[START Excerpt]
# Problem with porter cable dovetail jig



## ldsmith1234 (Dec 14, 2007)

Have been al urker for some time, looking for help, I just purchsed the PC 4212 dovetail jig. I'm having a problem with the parts not lining up. Have cut nice fitting dovetails but the front is about 3/32 out of alignement. The edge of the side is a little lower, than the edge of the front. Anyone have this problem? and did you get it corrected?


----------



## Dr.Zook (Sep 10, 2004)

Welcome to the forums Ldsmith. Glad to have you join us.


----------



## Mark (Aug 4, 2004)

Welcome to the community!


----------



## Marcus522 (Feb 13, 2008)

*Same problem*

New to the forum. I just got this jig and though it works well I have the same problem with the pieces not lining up correctly when put together. I don't see any replies here, any help or ideas?


----------



## Dr.Zook (Sep 10, 2004)

Welcome to the forums Marcus. Sorry I can't answer your question, I don't have a dovetail jig.


----------



## hgrant0617 (Oct 20, 2012)
[END Excerpt]
» **Work to do**: In the dovetail jig thread, by roughly how much does the first poster say the front is out of alignment?
[START Data lines]
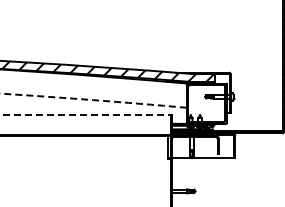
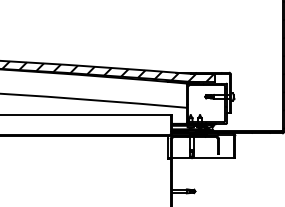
arc at (93, 100): dashed -> solid
line at (85, 114): dashed -> solid
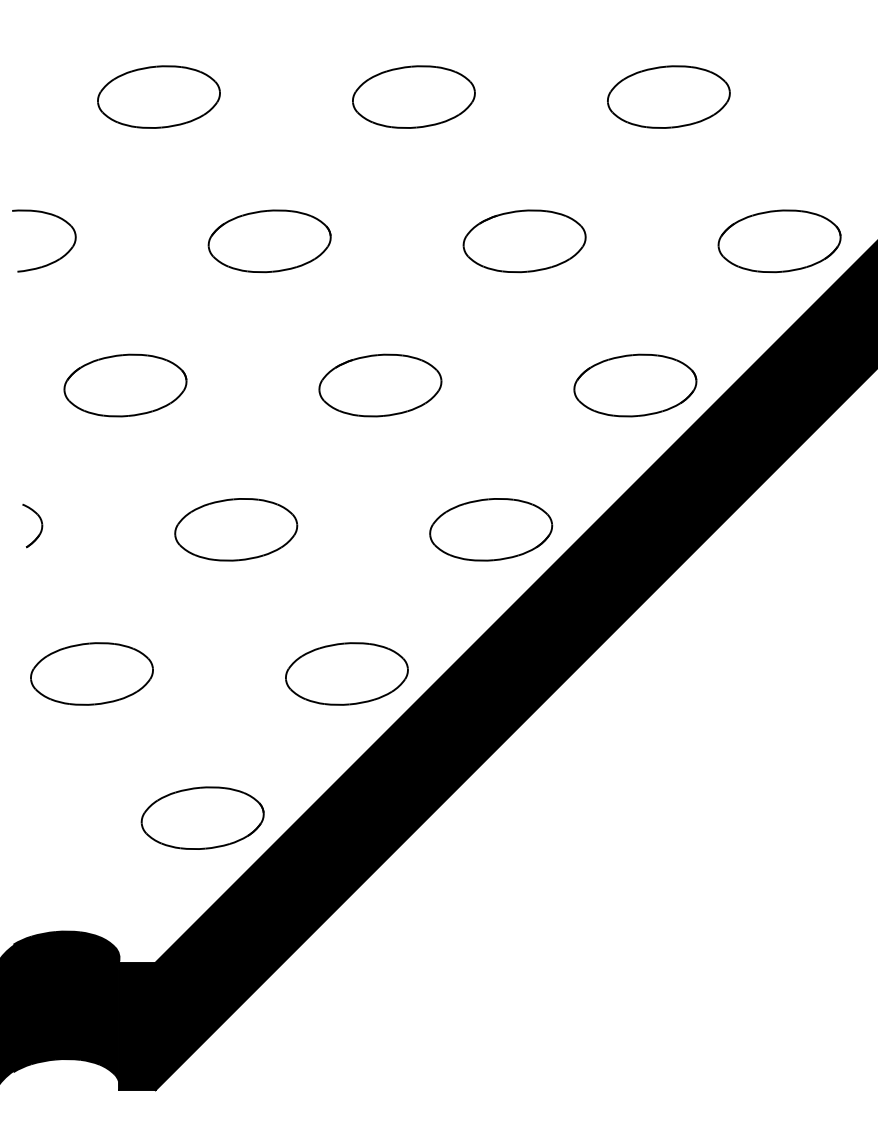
[END Data lines]
» **Response to this exercise**: About 3/32.